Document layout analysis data
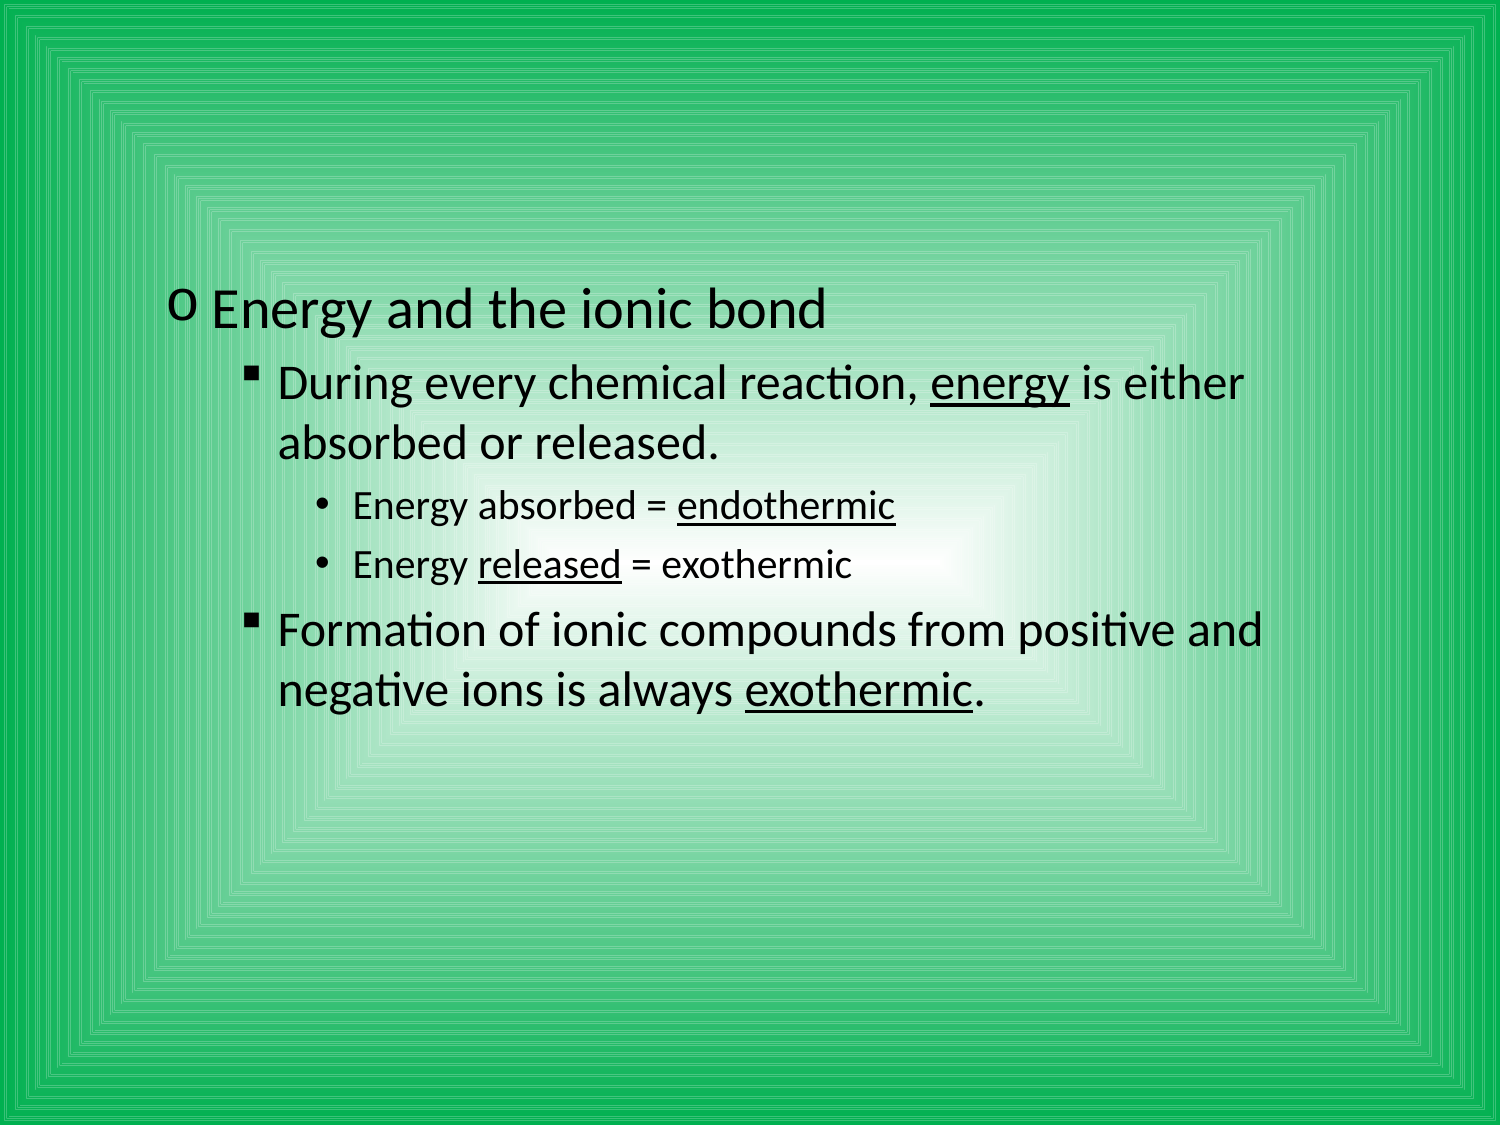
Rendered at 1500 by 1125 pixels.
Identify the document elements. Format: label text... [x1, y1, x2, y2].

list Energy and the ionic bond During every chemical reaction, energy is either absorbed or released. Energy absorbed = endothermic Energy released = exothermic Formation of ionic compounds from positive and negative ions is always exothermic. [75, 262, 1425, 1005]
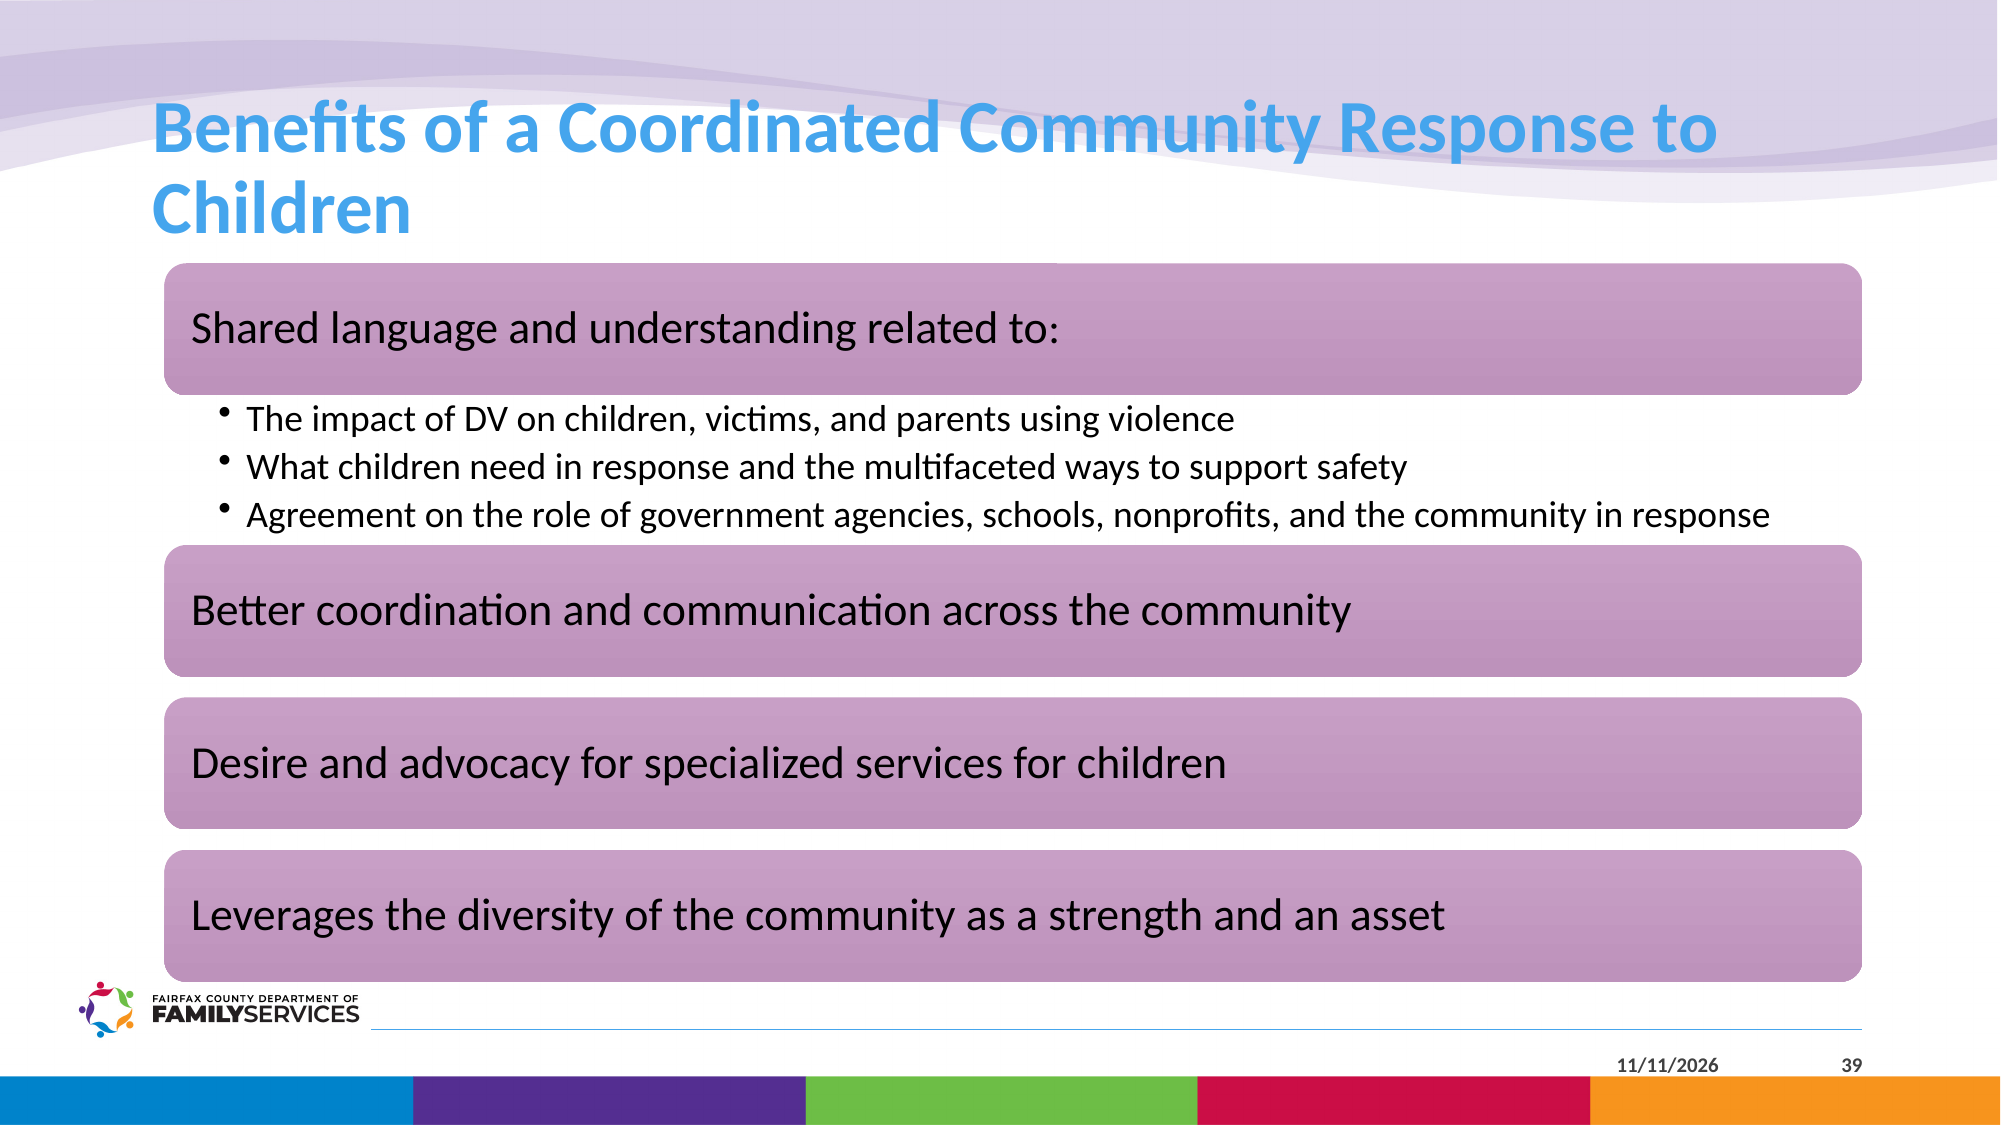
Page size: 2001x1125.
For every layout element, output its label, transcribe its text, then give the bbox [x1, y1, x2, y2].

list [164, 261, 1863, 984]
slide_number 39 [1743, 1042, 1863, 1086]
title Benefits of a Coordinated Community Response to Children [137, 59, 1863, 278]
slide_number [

**Problem description**
Take the records above from their first line through the line with "Page size: 2001x1125." and set those lines down word for word, minus the pictures.

**Task result**
Rendered at 1500 by 1125 pixels.
Identify the document elements. Format: label text... [x1, y1, x2, y2].

list Energy and the ionic bond During every chemical reaction, energy is either absorbed or released. Energy absorbed = endothermic Energy released = exothermic Formation of ionic compounds from positive and negative ions is always exothermic. [75, 262, 1425, 1005]
Page size: 2001x1125.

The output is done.